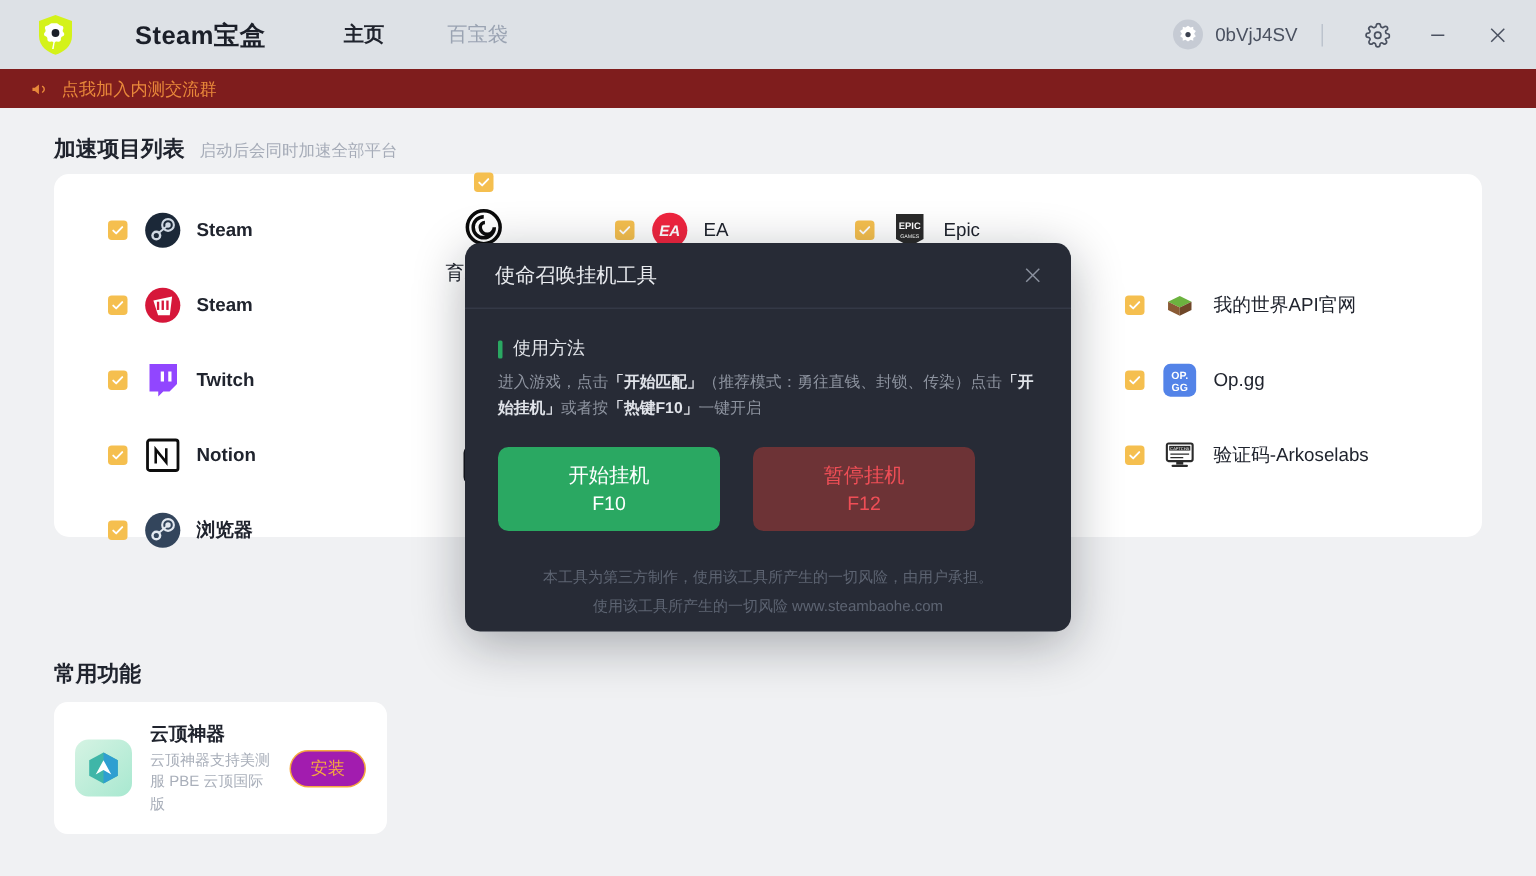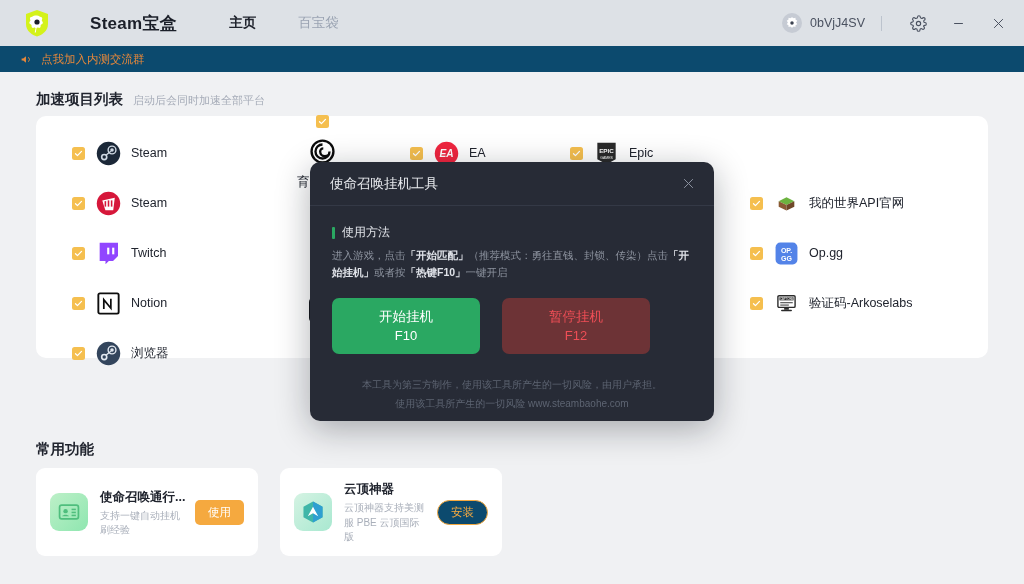--- a/index.html
+++ b/index.html
@@ -47,7 +47,7 @@
   
   .notice {
     position: absolute; left: 0; top: 46px; width: 1024px; height: 26px;
-    background: #0c4a6e; display: flex; align-items: center;
+    background: #7f1d1d; display: flex; align-items: center;
   }
   .notice-ico { margin-left: 20px; color: #e8883a; display: flex; }
   .notice-text { margin-left: 8px; font-size: 11.5px; color: #e8883a; }

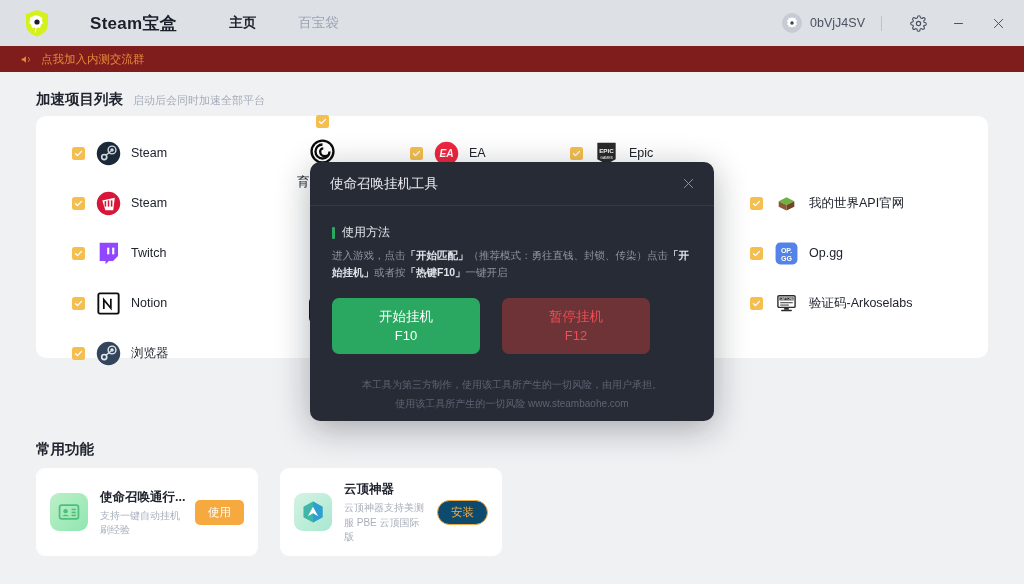--- a/index.html
+++ b/index.html
@@ -72,7 +72,7 @@
     display: flex; align-items: center; gap: 10px;
     box-sizing: border-box;
   }
-  .cell.c1 { width: 198px; padding-left: 36px; }
+  .cell.c1 { width: 198px; padding-left: 36px; font-weight: bold; }
   .cell.c2 { width: 176px; flex-direction: column; }
   .cell.c3 { width: 160px; }
   .cell.c4 { width: 180px; }

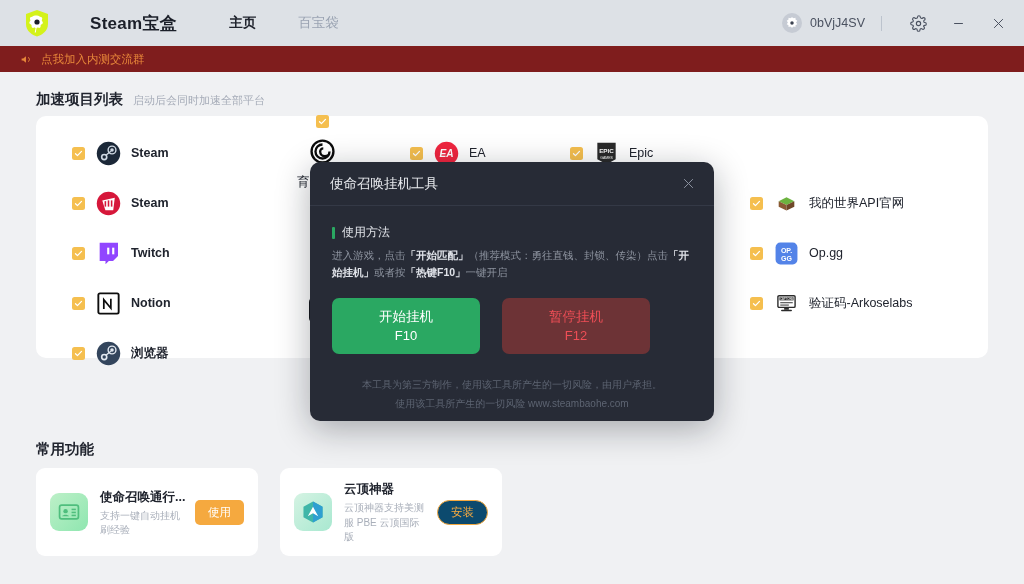--- a/index.html
+++ b/index.html
@@ -521,23 +521,6 @@
   </div>
 
   <div class="cards">
-    <div class="card">
-      <span class="card-ico" style="background:linear-gradient(135deg,#bdf0c8,#8fe6b0);">
-        <svg width="24" height="24" viewBox="0 0 28 28">
-            <rect x="3" y="6" width="22" height="16" rx="2.5" fill="none" stroke="#4fbe7d" stroke-width="2"></rect>
-            <circle cx="10" cy="13" r="2.6" fill="#4fbe7d"></circle>
-            <path d="M6 19 c1.2 -2.4 6.6 -2.4 8 0" fill="#4fbe7d"></path>
-            <line x1="17" y1="11" x2="22" y2="11" stroke="#4fbe7d" stroke-width="1.8"></line>
-            <line x1="17" y1="14.5" x2="22" y2="14.5" stroke="#4fbe7d" stroke-width="1.8"></line>
-            <line x1="17" y1="18" x2="22" y2="18" stroke="#4fbe7d" stroke-width="1.8"></line>
-          </svg>
-      </span>
-      <span class="card-txt">
-        <span class="card-title">使命召唤通行...</span>
-        <span class="card-desc" style="display:block;">支持一键自动挂机刷经验</span>
-      </span>
-      <button class="btn-solid">使用</button>
-    </div>
 
     <div class="card">
       <span class="card-ico" style="background:linear-gradient(135deg,#d5f3e3,#a8e8d0);">

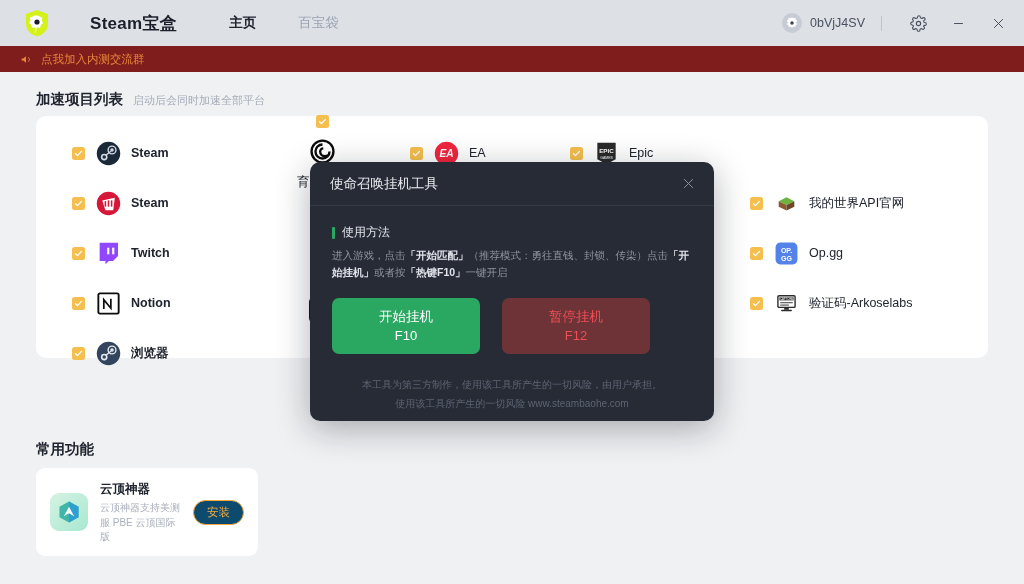--- a/index.html
+++ b/index.html
@@ -115,7 +115,7 @@
     white-space: nowrap; font-family: inherit;
   }
   .btn-outline {
-    background: #0c4a6e; color: #f5a93f; font-size: 11.5px;
+    background: #a21caf; color: #f5a93f; font-size: 11.5px;
     border: 1px solid #f5a93f; border-radius: 13px; padding: 4px 13px; cursor: pointer;
     white-space: nowrap; font-family: inherit;
   }

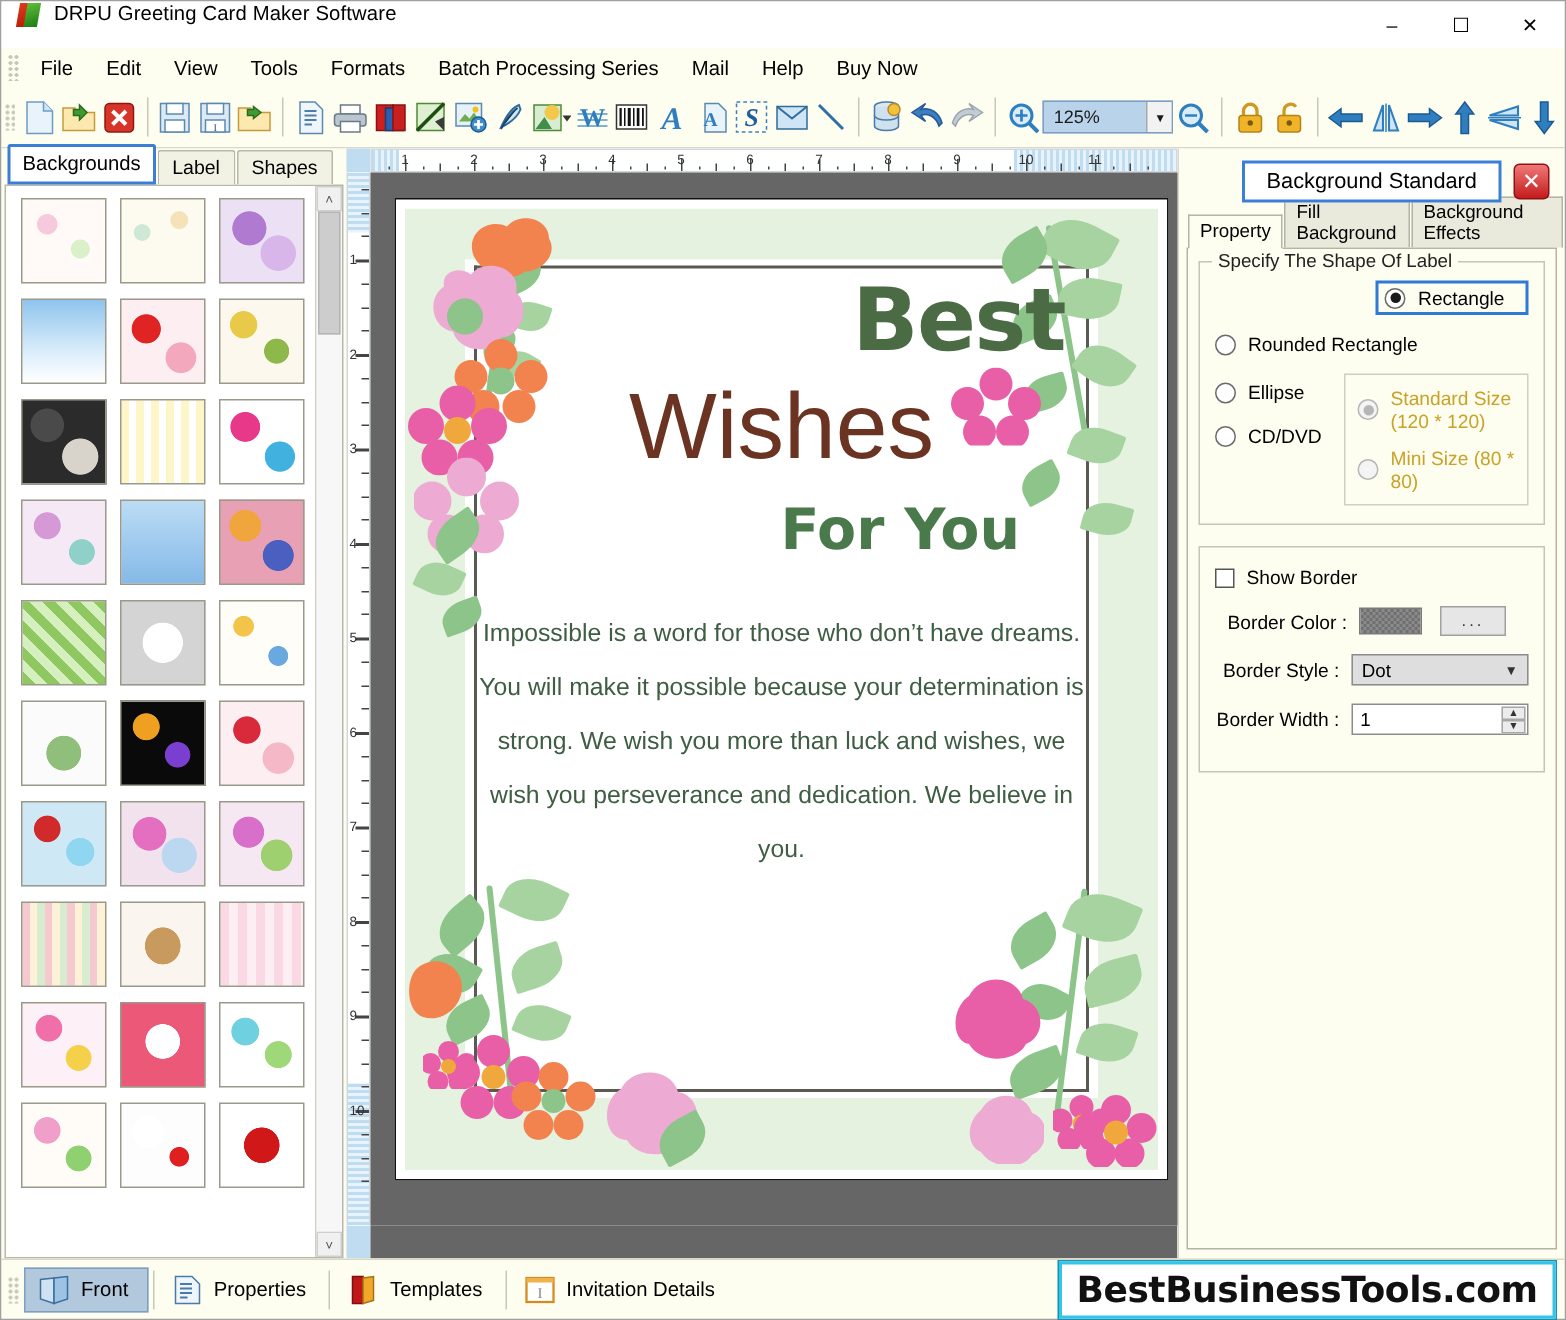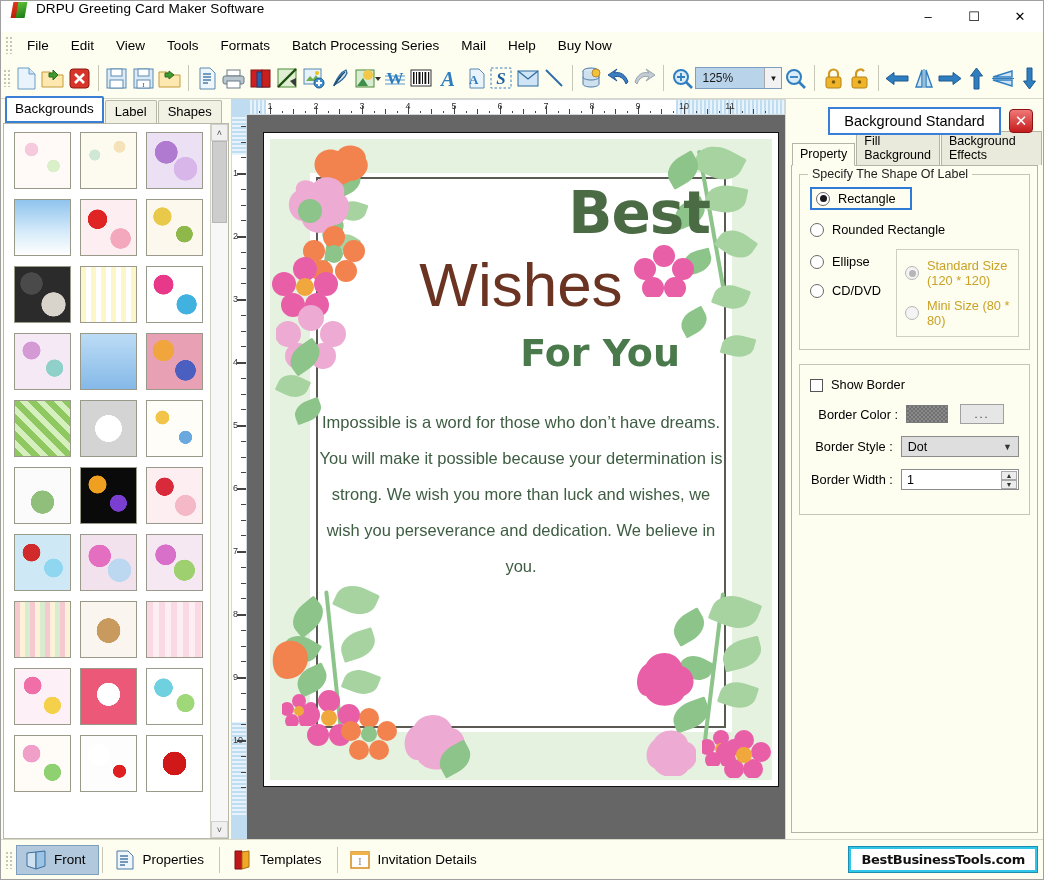--- a/index.html
+++ b/index.html
@@ -848,7 +848,7 @@
         <div class="group">
           <div class="legend">Specify The Shape Of Label</div>
 
-          <div style="margin-top:2px;">
+          <div style="margin-top:2px;text-align:right;">
             <div class="sel-box">
               <span class="radio">
                   <span class="dot"></span>

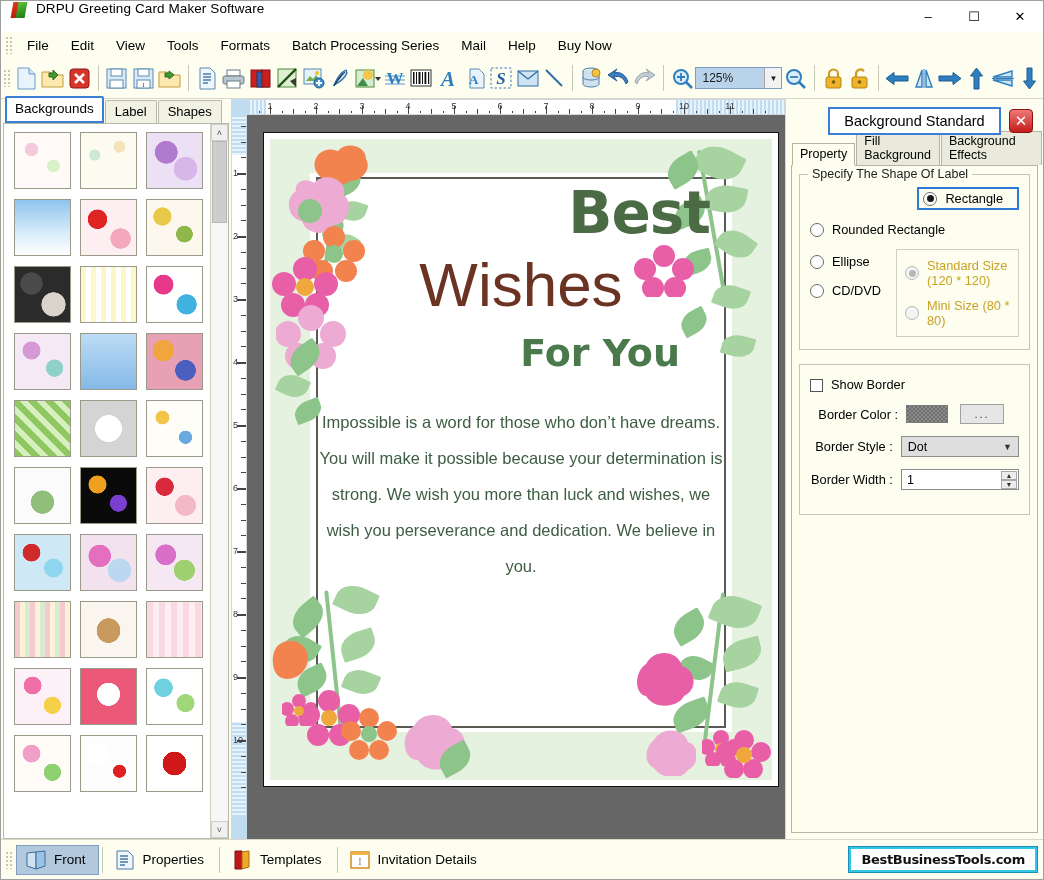--- a/index.html
+++ b/index.html
@@ -205,7 +205,7 @@
   .sb-icon { width:22px; height:22px; margin-right:7px; position:relative; flex:0 0 22px; }
   .brand { margin-left:auto; margin-right:6px; border:2px solid #31c5e8;
            background:#fff; padding:3px 10px; font-family:"DejaVu Sans", sans-serif;
-           font-weight:bold; font-size:13px; color:#111; letter-spacing:-0.3px;
+           font-weight:bold; font-size:24px; color:#111; letter-spacing:-0.3px;
            box-shadow: 0 0 0 1px #1b8fb0; }
 </style>
 </head>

PROBLEM:
Wherever the word "style" occurs in a line of the listing, copy that line.

RESPONSE BELOW:
-      <span class="card-ico" style="background:linear-gradient(135deg,#bdf0c8,#8fe6b0);">
-        <span class="card-desc" style="display:block;">支持一键自动挂机刷经验</span>
       <span class="card-ico" style="background:linear-gradient(135deg,#d5f3e3,#a8e8d0);">
-          <div style="margin-top:2px;">
+          <div style="margin-top:2px;text-align:right;">
 </style>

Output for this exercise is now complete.